In a season full of lows, the Pittsburgh Pirates hit two new ones this weekend. Not only were they blown out in three consecutive games by the worst team in the American League, but they also dropped below .500 as a franchise for the first time since 1903.
The Pirates suffered a sweep at the hands of the Chicago White Sox at home, losing 10-1 on Friday, 10-4 on Saturday and 7-2 on Sunday. They were outscored 27-7 and finished with a run differential of -20, which are fittingly horrific numbers for a team that now sits at 10,879-10,880 all-time in franchise history.
Hitting an historic low like this has to prompt some kind of change... right? While the players and the coaching staff deserve plenty of the blame for the weekend's atrocity – really, the entire season's atrocity – accountability must start at the top.
Ben Cherington has to go.
Pirates must hold somebody accountable after being swept by White Sox
The Pirates' general manager said Sunday on his weekly radio show that his "only focus" heading into the July 31 trade deadline is to improve the Pirates' chances of winning in 2026 and beyond. But after spending the last six years making one boneheaded move after another, Cherington hasn't given fans – or his employer, for that matter – any reason to believe that he is capable of doing anything to improve this team.

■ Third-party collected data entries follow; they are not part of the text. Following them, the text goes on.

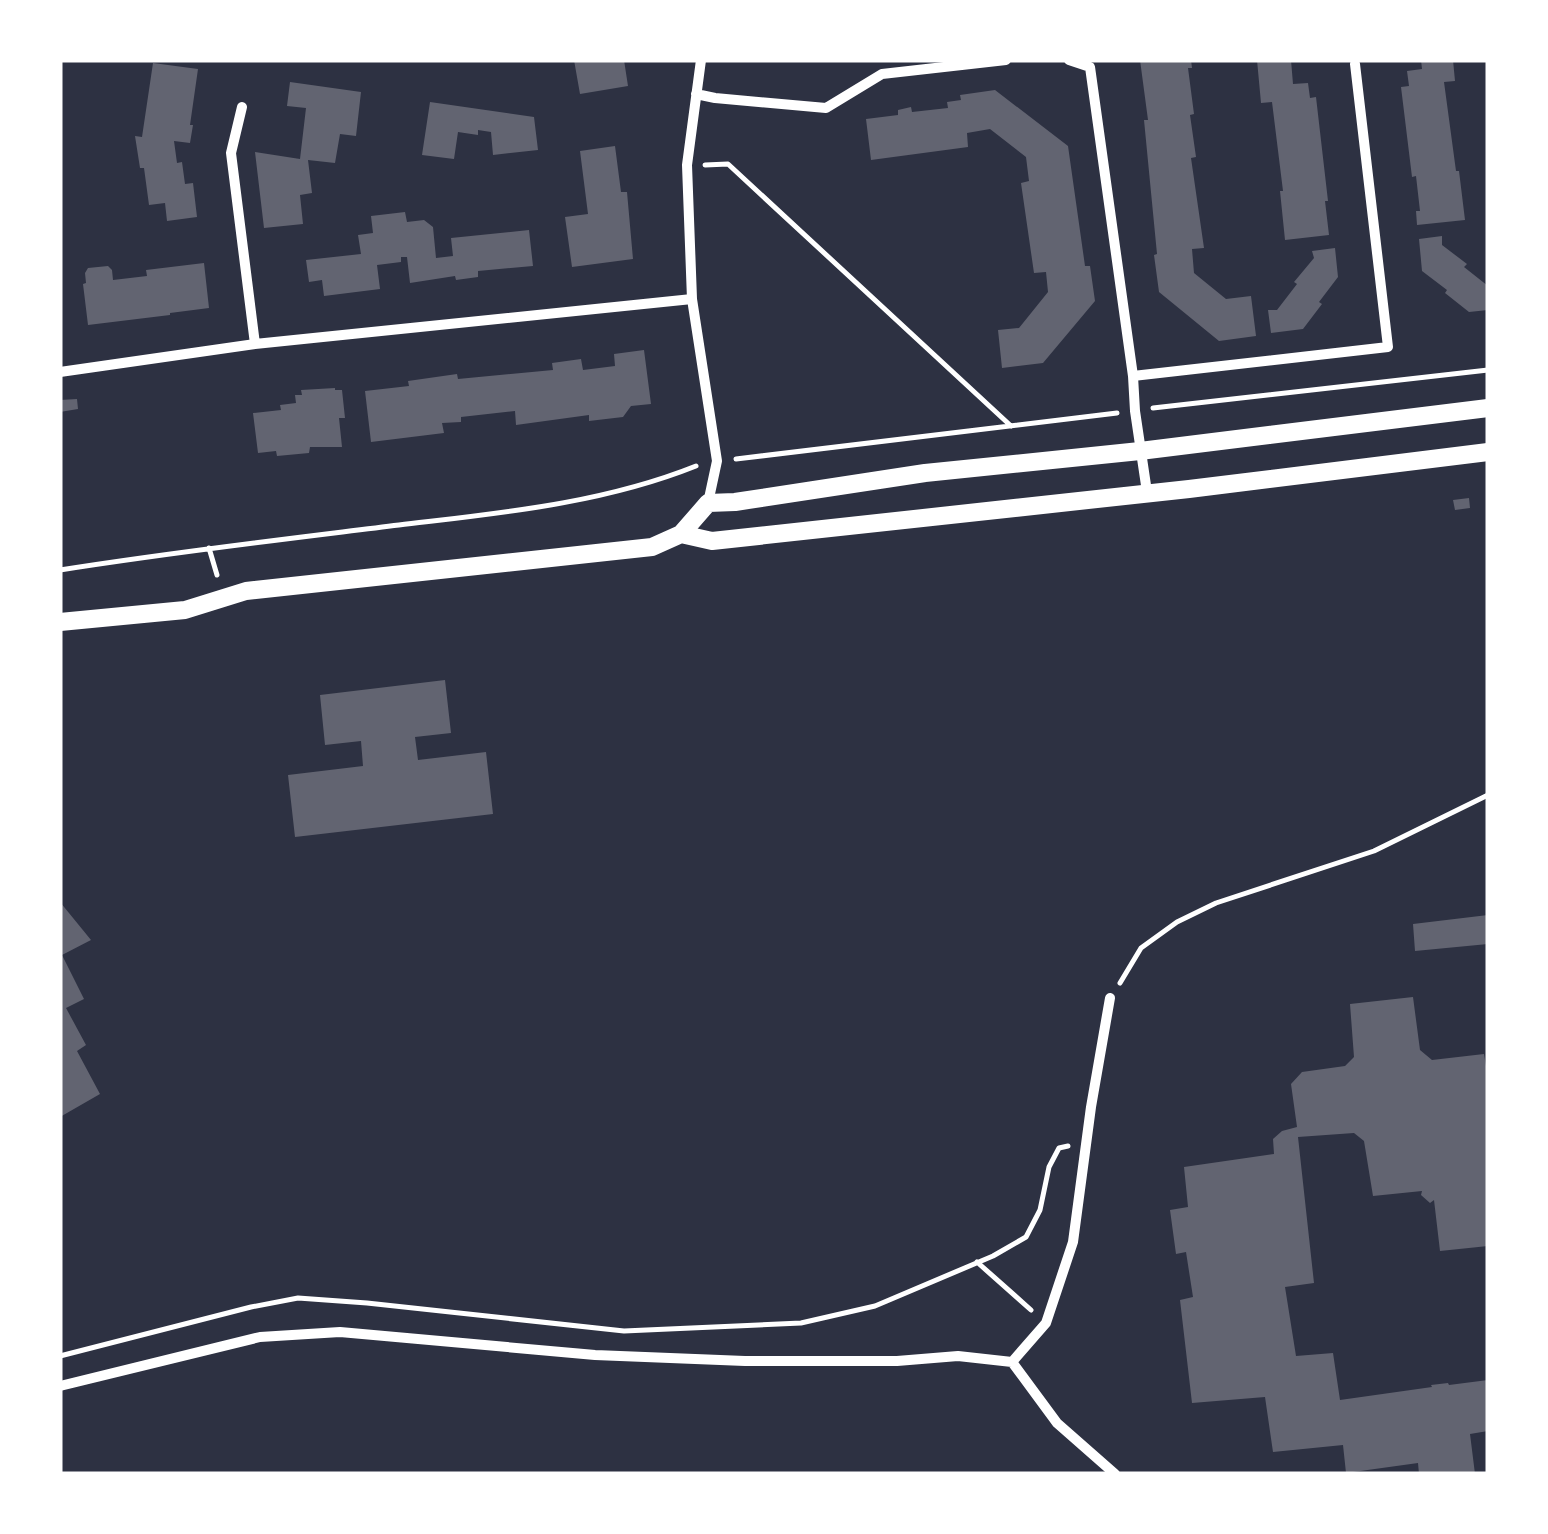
<svg xmlns="http://www.w3.org/2000/svg" width="1548" height="1534" viewBox="0 0 1548 1534" font-family="'Space Grotesk',sans-serif">
	<rect width="100%" height="100%" fill="#2d3142"/>
	<path fill="#626471" d="M 574,60 L 624,60 L 628,86 L 580,94 Z
		M 1140,60 L 1191,60 L 1192,68 L 1188,68 L 1194,114 L 1190,115 L 1196,157 L 1191,158 L 1204,248 L 1192,249 L 1194,273 L 1226,299 L 1251,296 L 1256,336 L 1219,341 L 1159,292 L 1154,255 L 1157,254 L 1144,120 L 1148,120 Z
		M 1257,60 L 1291,60 L 1293,84 L 1308,83 L 1310,98 L 1316,97 L 1328,201 L 1325,201 L 1329,235 L 1285,240 L 1280,191 L 1283,191 L 1272,102 L 1261,103 Z
		M 1421,60 L 1453,60 L 1455,81 L 1444,82 L 1456,171 L 1459,171 L 1465,220 L 1417,225 L 1416,211 L 1420,211 L 1416,176 L 1412,177 L 1401,87 L 1409,86 L 1407,71 L 1422,69 Z
		M 153,63 L 198,69 L 190,125 L 193,125 L 190,143 L 174,141 L 177,163 L 182,162 L 185,184 L 193,183 L 197,217 L 167,221 L 165,203 L 149,205 L 144,168 L 140,168 L 135,136 L 142,137 Z
		M 290,82 L 361,92 L 356,136 L 340,134 L 335,163 L 308,160 L 312,193 L 300,195 L 303,224 L 264,228 L 255,152 L 300,159 L 306,108 L 287,106 Z
		M 995,90 L 1068,146 L 1085,266 L 1090,266 L 1095,301 L 1043,363 L 1002,368 L 998,330 L 1019,328 L 1048,292 L 1046,272 L 1034,273 L 1021,183 L 1029,181 L 1026,157 L 990,129 L 967,133 L 968,147 L 871,160 L 866,119 L 898,115 L 898,110 L 911,107 L 912,112 L 948,108 L 947,102 L 961,100 L 960,95 Z
		M 430,102 L 534,117 L 538,150 L 493,155 L 491,132 L 478,130 L 478,135 L 458,132 L 454,159 L 422,155 Z
		M 615,146 L 621,192 L 627,192 L 633,259 L 572,267 L 565,217 L 588,214 L 580,151 Z
		M 405,212 L 407,222 L 424,220 L 433,227 L 436,258 L 453,256 L 451,238 L 529,230 L 533,266 L 478,271 L 478,277 L 456,280 L 455,276 L 410,283 L 407,257 L 401,257 L 401,262 L 377,265 L 380,289 L 324,296 L 322,280 L 309,282 L 306,260 L 361,254 L 358,235 L 373,233 L 371,216 Z
		M 1442,236 L 1442,245 L 1467,264 L 1464,267 L 1488,286 L 1488,310 L 1469,312 L 1445,293 L 1447,290 L 1422,271 L 1419,239 Z
		M 1335,248 L 1338,277 L 1319,302 L 1322,304 L 1303,329 L 1271,333 L 1268,310 L 1277,310 L 1297,284 L 1294,282 L 1314,258 L 1312,251 Z
		M 204,263 L 209,308 L 170,313 L 170,315 L 88,325 L 83,284 L 86,283 L 85,273 L 88,268 L 108,266 L 112,270 L 113,280 L 147,276 L 146,270 Z
		M 644,350 L 651,404 L 631,406 L 623,417 L 589,421 L 589,415 L 516,425 L 515,411 L 461,417 L 461,422 L 442,423 L 444,433 L 371,442 L 365,391 L 409,386 L 408,381 L 457,374 L 458,379 L 553,370 L 552,363 L 581,359 L 583,370 L 615,366 L 614,354 Z
		M 335,388 L 335,390 L 342,390 L 345,418 L 339,418 L 342,447 L 310,447 L 309,453 L 277,456 L 276,451 L 258,453 L 253,413 L 281,410 L 280,405 L 296,403 L 295,395 L 302,395 L 301,390 Z
		M 77,399 L 78,409 L 60,412 L 60,400 Z
		M 1469,498 L 1470,508 L 1455,510 L 1453,500 Z
		M 445,680 L 451,733 L 415,737 L 418,760 L 486,752 L 493,814 L 295,837 L 288,775 L 363,766 L 361,741 L 325,745 L 320,695 Z
		M 60,902 L 91,940 L 62,955 L 84,999 L 66,1008 L 86,1045 L 77,1051 L 100,1094 L 60,1117 Z
		M 1488,915 L 1488,944 L 1415,951 L 1413,924 Z
		M 1413,997 L 1420,1050 L 1432,1060 L 1484,1054 L 1488,1078 L 1488,1246 L 1440,1251 L 1434,1200 L 1430,1203 L 1421,1195 L 1422,1191 L 1373,1196 L 1364,1141 L 1354,1133 L 1298,1137 L 1314,1283 L 1285,1287 L 1296,1356 L 1333,1353 L 1340,1400 L 1432,1387 L 1431,1385 L 1448,1383 L 1449,1385 L 1488,1380 L 1488,1431 L 1470,1434 L 1475,1474 L 1419,1474 L 1418,1463 L 1346,1473 L 1343,1445 L 1273,1452 L 1265,1397 L 1192,1403 L 1180,1300 L 1193,1297 L 1186,1252 L 1176,1254 L 1170,1210 L 1188,1207 L 1184,1167 L 1274,1154 L 1273,1139 L 1282,1131 L 1297,1127 L 1291,1084 L 1302,1072 L 1345,1066 L 1354,1057 L 1350,1004 Z"/>
	<g fill="none" stroke-linecap="round" stroke-linejoin="round">
		<path stroke="#fff" stroke-width="5" d="M 705,165 L 728,164 L 1011,426
			M 1153,408 L 1488,370
			M 736,459 L 1117,413
			M 209,548 L 217,575
			M 60,570 C 173,552 286,539 399,525 C 499,513 601,504 696,466
			M 1120,983 L 1141,948 L 1177,922 L 1216,903 L 1374,851 L 1488,795
			M 977,1262 L 1031,1310
			M 60,1356 L 251,1307 L 298,1298 L 367,1303 L 624,1331 L 801,1323 L 875,1306 L 993,1256 L 1026,1237 L 1040,1210 L 1049,1167 L 1059,1148 L 1068,1146"/>
		<path stroke="#fff" stroke-width="10" d="M 701,60 L 687,165 L 692,299 L 717,461 L 708,503
			M 1069,60 L 1090,67 L 1133,376 L 1135,411 L 1147,492
			M 696,94 L 715,98 L 826,108 L 882,74 L 1006,60
			M 242,107 L 231,153 L 255,344
			M 60,372 L 255,344 L 692,299
			M 1133,376 L 1388,347 L 1355,64
			M 1012,1362 L 1046,1323 L 1073,1242 L 1091,1107 L 1110,998
			M 1012,1362 L 1057,1423 L 1115,1474
			M 60,1386 L 260,1337 L 340,1332 L 595,1355 L 745,1361 L 897,1361 L 958,1356 L 1012,1362"/>
		<path stroke="#fff" stroke-width="18" d="M 681,534 L 712,541 L 1189,489 L 1488,452
			M 60,622 L 185,610 L 246,591 L 652,547 L 681,534 L 708,503 L 735,502 L 925,473 L 1140,451 L 1488,408"/>
	</g>
	<rect width="1548" height="1534" fill="none" stroke="#ffffff" stroke-width="125"/>
</svg>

It's been six years of incompetence, but one need not look any further than this most recent offseason for proof that Cherington is not up to the task of building a winning franchise. His "big" trade of the winter cost him three promising arms and netted him an injured first baseman who would be a starter on exactly zero other Major League rosters, and his brilliant solution for the Pirates' lack of outfield offense was to sign a 38-year-old journeyman who can barely see.
In fact, most of Cherington's moves have actively made the Pirates worse (Remember Bryan De La Cruz?). Unsurprisingly, the team has a 333-475 (.412) record since Cherington took over in 2020, with only the Washington Nationals (.405) and the Colorado Rockies (.367) posting worse records in that span.
Pittsburgh has only had four winning seasons since 1992, three of which came from 2013-15 – all postseason appearances – plus 2018. All four of these winning seasons came before Cherington took over, and he has since left the franchise in an unequivocally worse place than where he found it.
Every day Cherington keeps his job is an insult to what was once one of baseball's most celebrated franchises, not to mention the players who represent it or the fans who support it. At this point, no time is the wrong time to pull the plug on the captain of this sinking ship.